Additionally, Data does not include “image files, such as designs, drawings, maps, photos, or scanned copies of original documents.” This is largely redundant, given the ‘alphanumeric form’ requirement above.
Data does include “statistical or factual information about such image files and shall include geographic information system data.” Taken with the previous paragraphs, this means while charts, graphs, and maps themselves are not publishable Data, the tabular information underlying those are all Data.
Definition of Public Data Set
According to §23-501(g), a Public Data Set is:
A comprehensive collection of interrelated data that is available for inspection by the public in accordance with any provision of law and is maintained on a computer system by, or on behalf of, an agency.
The open data law relies heavily on the New York State Freedom of Information Law to determine what is public (i.e. a Public Data Set) and what is private. The first sentence in the definition of Public Data Set makes two references to FOIL. The term available for inspection is a direct quote from §87(2) of FOIL: “Each agency shall, in accordance with its published rules, make available for public inspection and copying all records…” Likewise, the phrase maintained on a computer system by, or on behalf of, an agency is a reference to the FOIL §86(4) definition of Record as “any information kept, held, filed, produced or reproduced by, with or for an agency…”
Thus, it is convenient to say tabular data subject to FOIL is a Public Data Set for purposes of the open data law. However, there are seven subsequent exceptions to the definition of Public Data Set:
1. any portion of such data set to which an agency may deny access pursuant to the public officers law or any other provision of a federal or state law, rule or regulation or local law;
The Public Officers Law contains FOIL, thus the open data law here explicitly incorporates all fifteen exceptions within FOIL. If data is not subject to public disclosure under FOIL, it is not public data and not publishable under the Open Data Law.

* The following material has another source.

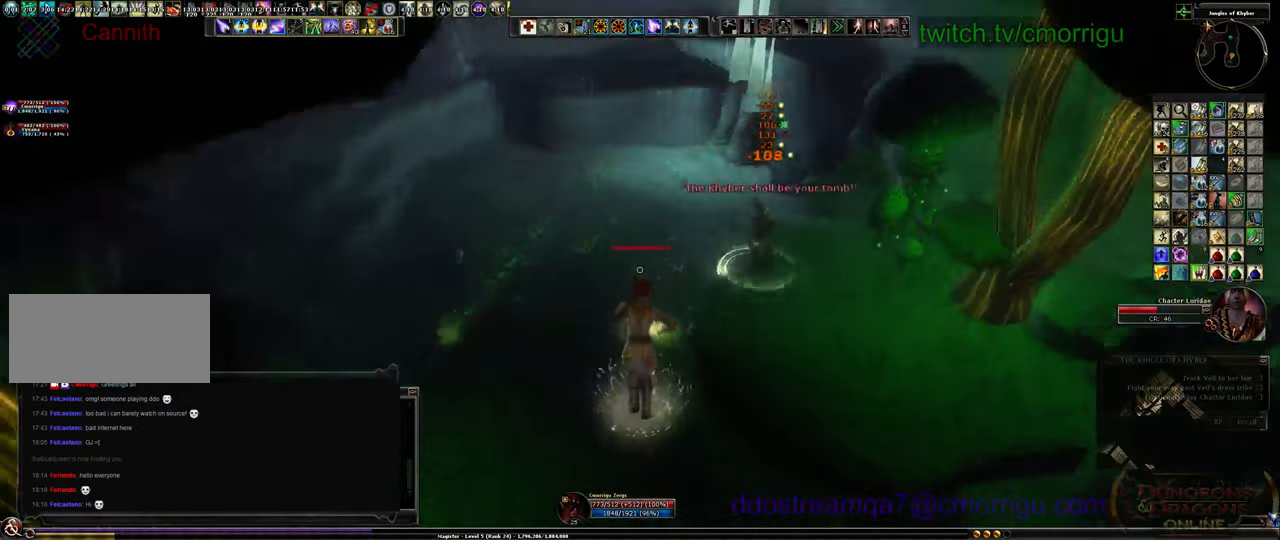
{"keys": ["d", "s"], "events": [[166, "d", "down"]]}
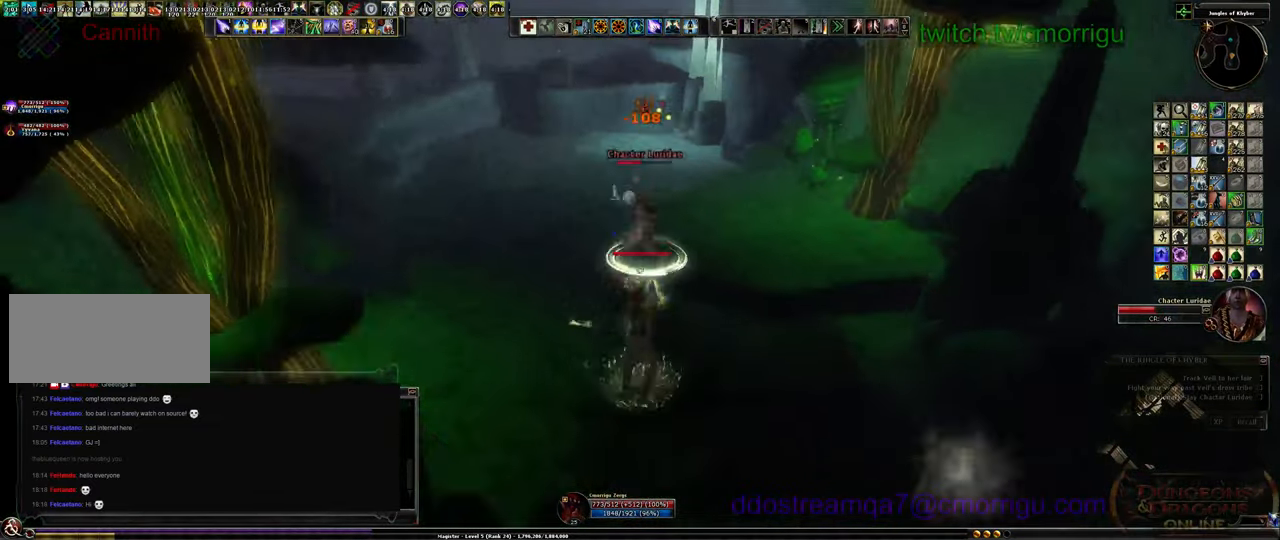
{"keys": ["s"], "events": [[66, "d", "up"]]}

2. any data set that contains a significant amount of data to which an agency may deny access pursuant to the public officers law or any other provision of a federal or state law, rule or regulation or local law and where removing such data would impose undue financial or administrative burden;
Whereas FOIL requires an agency to redact the sensitive portions of public records and grant access to the remainder, the open data law here excludes data sets with “significant” amount of redactable data from the definition of Public Data Set. (The definition of “significant” is ambiguous and has not been established through experience.
3. data that reflects the internal deliberative process of an agency or agencies, including but not limited to negotiating positions, future procurements, or pending or reasonably anticipated legal or administrative proceedings;
This exception to the open data law is redundant in light of FOIL §87(2)(g), the “interagency” or “deliberative materials” exception. Here, it enumerates a handful of specific cases which are all squarely within the §87(2)(g) exception and would not be subject to disclosure under FOIL.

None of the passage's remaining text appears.